How to: Get Coordinates of All Words in a Document
- 2 minutes to read
The code sample below shows how to use the PdfDocumentProcessor.NextWord method to iterate all words in a document and retrieve their coordinates.
The PdfDocumentProcessor.NextWord method returns an DevExpress.Pdf.PdfWord object. The PdfWord.Rectangles property returns a rectangle encompassing the current word.
Tip
The PdfWord.Rectangles property returns more than one DevExpress.Pdf.PdfOrientedRectangle object when a part of a word is carried over to the next line.
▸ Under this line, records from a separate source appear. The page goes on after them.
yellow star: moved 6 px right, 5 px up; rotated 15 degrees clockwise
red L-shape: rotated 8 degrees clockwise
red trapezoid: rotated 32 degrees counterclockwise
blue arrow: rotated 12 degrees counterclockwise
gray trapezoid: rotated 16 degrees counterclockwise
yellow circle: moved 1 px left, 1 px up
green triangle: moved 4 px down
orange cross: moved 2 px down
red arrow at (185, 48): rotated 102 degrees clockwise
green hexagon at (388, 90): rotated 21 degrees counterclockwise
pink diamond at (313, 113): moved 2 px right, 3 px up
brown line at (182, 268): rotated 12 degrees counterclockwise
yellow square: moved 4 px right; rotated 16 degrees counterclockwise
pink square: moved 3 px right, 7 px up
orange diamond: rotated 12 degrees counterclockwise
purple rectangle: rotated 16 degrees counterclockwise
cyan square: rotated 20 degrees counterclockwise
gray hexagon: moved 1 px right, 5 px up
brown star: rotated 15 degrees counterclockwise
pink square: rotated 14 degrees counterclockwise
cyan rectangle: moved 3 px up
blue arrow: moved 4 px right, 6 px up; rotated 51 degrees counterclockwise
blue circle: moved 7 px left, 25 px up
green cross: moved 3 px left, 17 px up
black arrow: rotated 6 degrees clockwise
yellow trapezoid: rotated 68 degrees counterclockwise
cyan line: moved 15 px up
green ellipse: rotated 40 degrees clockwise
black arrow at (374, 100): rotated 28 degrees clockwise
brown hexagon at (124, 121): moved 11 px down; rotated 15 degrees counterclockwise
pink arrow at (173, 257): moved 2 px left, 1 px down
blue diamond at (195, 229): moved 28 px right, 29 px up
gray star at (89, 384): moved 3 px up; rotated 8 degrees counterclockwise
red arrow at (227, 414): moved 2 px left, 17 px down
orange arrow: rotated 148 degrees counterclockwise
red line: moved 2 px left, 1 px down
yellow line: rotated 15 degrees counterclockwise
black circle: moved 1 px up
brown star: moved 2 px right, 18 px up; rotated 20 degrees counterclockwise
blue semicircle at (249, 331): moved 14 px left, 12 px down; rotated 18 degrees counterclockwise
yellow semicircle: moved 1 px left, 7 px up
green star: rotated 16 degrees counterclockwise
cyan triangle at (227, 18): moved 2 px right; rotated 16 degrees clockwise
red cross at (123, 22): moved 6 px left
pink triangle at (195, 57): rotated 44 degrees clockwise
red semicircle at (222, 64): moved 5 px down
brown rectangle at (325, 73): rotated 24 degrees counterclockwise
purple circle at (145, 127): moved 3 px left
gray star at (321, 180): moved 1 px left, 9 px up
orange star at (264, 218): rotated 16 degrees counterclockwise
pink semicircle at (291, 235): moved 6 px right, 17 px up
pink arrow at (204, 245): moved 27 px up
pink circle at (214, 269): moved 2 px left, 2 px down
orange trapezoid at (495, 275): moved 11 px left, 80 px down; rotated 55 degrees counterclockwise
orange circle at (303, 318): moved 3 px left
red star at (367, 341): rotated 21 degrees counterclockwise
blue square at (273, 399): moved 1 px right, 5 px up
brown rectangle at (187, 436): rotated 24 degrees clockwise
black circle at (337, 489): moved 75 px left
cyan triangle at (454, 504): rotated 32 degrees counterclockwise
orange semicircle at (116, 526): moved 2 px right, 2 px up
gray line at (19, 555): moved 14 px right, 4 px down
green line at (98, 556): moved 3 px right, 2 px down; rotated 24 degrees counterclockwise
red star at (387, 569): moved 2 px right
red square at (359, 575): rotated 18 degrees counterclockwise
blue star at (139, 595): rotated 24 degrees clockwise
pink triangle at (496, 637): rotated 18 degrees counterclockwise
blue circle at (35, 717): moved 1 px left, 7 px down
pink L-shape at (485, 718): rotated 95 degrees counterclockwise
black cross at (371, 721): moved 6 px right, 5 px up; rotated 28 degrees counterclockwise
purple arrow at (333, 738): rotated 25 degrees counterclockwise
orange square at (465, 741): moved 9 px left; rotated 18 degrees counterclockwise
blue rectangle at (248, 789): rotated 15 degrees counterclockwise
Use the PdfWord.Segments property to obtain information about each part of the word.
//Declare a list to store the word and its coordinates
List<Tuple<string, PdfOrientedRectangle>> WordCoordinates = new List<Tuple<string, PdfOrientedRectangle>>();
using (PdfDocumentProcessor processor = new PdfDocumentProcessor())
{
processor.LoadDocument("Document.pdf");
PdfWord currentWord = processor.NextWord();
while (currentWord != null)
{
for (int i = 0; i < currentWord.Rectangles.Count; i++)
{
//Retrieve the rectangle encompassing the word
var wordRectangle = currentWord.Rectangles[i];
//Add the segment's content and its coordinates to the list
WordCoordinates.Add(new Tuple<string, PdfOrientedRectangle>(currentWord.Segments[i].Text, wordRectangle));
}
//Switch to the next word
currentWord = processor.NextWord();
}
}